Hood – a Neighborhood Abstraction for Wireless Sensor Networks
The user defines the attributes to be shared and the membership criteria. The Hood software takes over and keeps track of related nodes and their attribute values. This alleviates the user from having to program the search for attribute values and related nodes.
Hood uses a broadcast/filter mechanism for data sharing and neighbor discovery. Receiving nodes filter through the broadcast data to see which neighbors and which of their attributes should be cached. The receiving node or “observing” node determines who is in its neighborhood, rather than the broadcasting or “owner” node. When a node updates its attribute values, this is pushed to the neighbor nodes which can choose to update their data cache or delete it. This provides a “reflective” memory of those nodes’ attribute values. Hood is implemented in nesC on the TinyOS platform.

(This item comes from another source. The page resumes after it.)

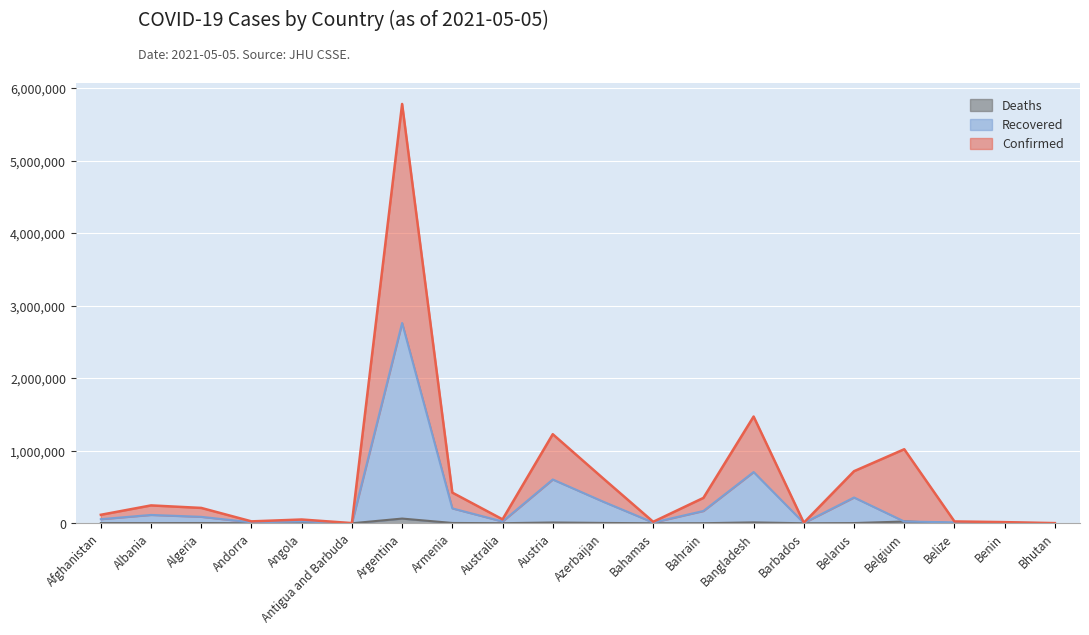

At which category does Recovered reach its first local valley?

Andorra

Efficiency of the network can be tuned based on the “push policy” in so far as how much data and how often it is pushed from one node to its neighbors. For some applications, a low push may be the best in order to conserve memory and battery power. In other applications, a large push more often may be required to provide accurate and up to date information on the network.

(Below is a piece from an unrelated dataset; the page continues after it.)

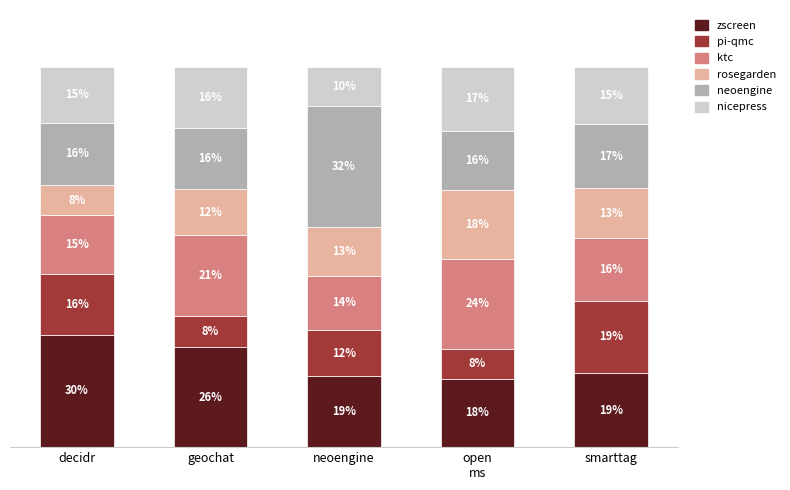

What is the label of the 4th bar from the right?

geochat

Hood faces some challenges. Each “neighborhood” must keep its own data set which can cause problems when neighborhoods overlap. Through the use of parameters, one can distinguish one neighborhood from another. Another challenge is that within a neighborhood, all neighbor values must be kept in memory. This can create an inefficient use of memory and ultimately require large memory capacities. Also, Hood hides the cost of messaging from the user. A user could potentially make requests of the system that weigh it down in terms of memory usage or communications bandwidth and not be aware of the cost of their request.

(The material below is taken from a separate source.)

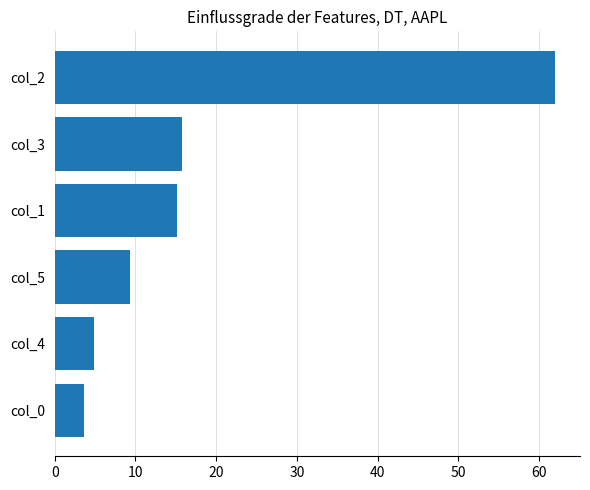

The value at col_0 is 3.6. True or false?

True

Hood is ideally suited for object tracking in which locationing, routing, and tracking must be coordinated within groups of nodes (read “neighborhoods”). It may be useful to other wireless sensor network applications in which “neighborhoods” provide a foundation for the application. A search of twenty wireless sensor network applications revealed a large number of them using a neighborhood concept.
Future work in this area focuses on creating neighborhoods with multi-hop rather than one-hop distances. This would create a more robust neighborhood.